Examples of Crop Rotation

In Spring plant your nightshades like peppers and eggplant. They have high nutrient requirements because of the fruit that they produce. Once they have been through, and BEFORE you replentish the soil with a manure or compost, place in a crop that has low nutrient requirement or indeed doesn’t produce the way we want if given too much in the way of nutrient. Carrots are a good example.

So now you’ve have a heavy feeding crop through and a light feeding crop through. It is time to put in a crop that will add nutrient back into the soil. Beans, peas and other legumes are ideal for this.

Companion Planting Beans

beans

Runner beans are probably the easiest thing to grow in your garden. They sprout very quickly and provide nitrogen fixing. They can clamber up poles and harvest very quickly.

Plants the benefits from beans are any that require lots of nitrogen to grow. So good companions are brassicas, like cauliflower.

Corn benefits from the nitrogen and also provides a trellis for the bean to climb up. Start the corn about one month ahead of the beans though. Corn grows slower than beans and needs to the head start so that quick growing beans have something to climb up.

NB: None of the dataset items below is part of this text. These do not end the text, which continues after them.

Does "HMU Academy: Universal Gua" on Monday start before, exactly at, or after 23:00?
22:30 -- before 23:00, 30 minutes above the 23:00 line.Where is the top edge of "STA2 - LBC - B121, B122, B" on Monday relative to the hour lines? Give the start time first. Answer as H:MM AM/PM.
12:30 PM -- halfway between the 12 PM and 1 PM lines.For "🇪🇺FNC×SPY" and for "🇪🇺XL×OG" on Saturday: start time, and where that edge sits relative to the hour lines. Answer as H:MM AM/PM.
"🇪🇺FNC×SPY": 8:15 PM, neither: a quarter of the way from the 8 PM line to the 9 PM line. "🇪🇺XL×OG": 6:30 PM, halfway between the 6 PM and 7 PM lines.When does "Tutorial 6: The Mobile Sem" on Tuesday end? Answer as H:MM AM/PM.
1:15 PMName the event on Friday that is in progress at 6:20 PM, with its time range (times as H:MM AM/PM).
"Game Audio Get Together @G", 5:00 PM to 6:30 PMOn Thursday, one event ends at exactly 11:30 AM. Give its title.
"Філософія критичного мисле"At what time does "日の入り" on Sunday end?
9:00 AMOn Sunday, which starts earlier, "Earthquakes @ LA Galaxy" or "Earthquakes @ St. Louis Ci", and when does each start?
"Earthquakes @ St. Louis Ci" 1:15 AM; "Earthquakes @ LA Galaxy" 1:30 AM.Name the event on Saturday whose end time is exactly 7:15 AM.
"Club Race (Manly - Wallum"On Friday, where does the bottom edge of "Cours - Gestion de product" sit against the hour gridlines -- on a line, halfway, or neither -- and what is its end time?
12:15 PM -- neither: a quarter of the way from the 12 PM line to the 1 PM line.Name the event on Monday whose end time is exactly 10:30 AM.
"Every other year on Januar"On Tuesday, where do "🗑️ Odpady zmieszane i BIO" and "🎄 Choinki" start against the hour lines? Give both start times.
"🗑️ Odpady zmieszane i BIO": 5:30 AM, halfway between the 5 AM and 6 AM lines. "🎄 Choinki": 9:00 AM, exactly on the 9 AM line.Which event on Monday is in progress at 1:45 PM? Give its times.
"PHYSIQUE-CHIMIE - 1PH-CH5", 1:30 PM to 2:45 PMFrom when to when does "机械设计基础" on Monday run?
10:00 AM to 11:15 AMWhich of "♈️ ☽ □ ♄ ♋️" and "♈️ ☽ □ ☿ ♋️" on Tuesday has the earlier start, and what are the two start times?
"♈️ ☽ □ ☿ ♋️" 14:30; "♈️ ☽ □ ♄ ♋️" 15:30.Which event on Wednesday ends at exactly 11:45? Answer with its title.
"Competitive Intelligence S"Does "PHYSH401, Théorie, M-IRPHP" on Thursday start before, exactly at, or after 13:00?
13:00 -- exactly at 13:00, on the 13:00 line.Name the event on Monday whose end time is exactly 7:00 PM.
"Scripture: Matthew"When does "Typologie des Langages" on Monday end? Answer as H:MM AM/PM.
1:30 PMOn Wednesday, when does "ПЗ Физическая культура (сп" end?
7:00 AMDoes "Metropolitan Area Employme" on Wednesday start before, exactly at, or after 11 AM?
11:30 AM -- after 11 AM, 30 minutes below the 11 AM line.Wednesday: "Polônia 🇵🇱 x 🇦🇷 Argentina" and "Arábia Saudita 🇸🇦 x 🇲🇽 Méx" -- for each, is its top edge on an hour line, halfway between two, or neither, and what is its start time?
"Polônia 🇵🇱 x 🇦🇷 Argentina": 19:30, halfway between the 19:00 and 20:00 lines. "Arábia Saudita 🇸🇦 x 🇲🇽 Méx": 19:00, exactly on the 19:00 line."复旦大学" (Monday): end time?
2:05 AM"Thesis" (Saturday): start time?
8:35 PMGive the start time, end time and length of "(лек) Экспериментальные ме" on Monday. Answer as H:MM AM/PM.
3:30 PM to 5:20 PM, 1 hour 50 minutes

This is our companion planting guide to beans.

US-BeansCompanionGuide

Companion Planting for Tomato

tomato

Tomatoes are the most common plant to find in a home veggie garden. What should you grow next or near to them in order to get the best results?

Companion planting is art as much as it is science. The point of companion planting is to find plants whose properties of smell or chemicals that they release into the soil benefit or retard development in their neighbours and by neighbours I mean within 30 inches  from each other.

I’d be interested in what experiences you have had with companion planting tomatoes. Some people will disagree which side of the ledger beetroot should be on or even beans belong here.

This infographic is a tomato companion planting guide which shows you 9 good and 9 bad companions for your tomato plants. Basil has been shown to increase yields by 20% (according to this paper) but the basil plant also benefits from being close to tomato. And of course they are natural companions in the kitchen as well.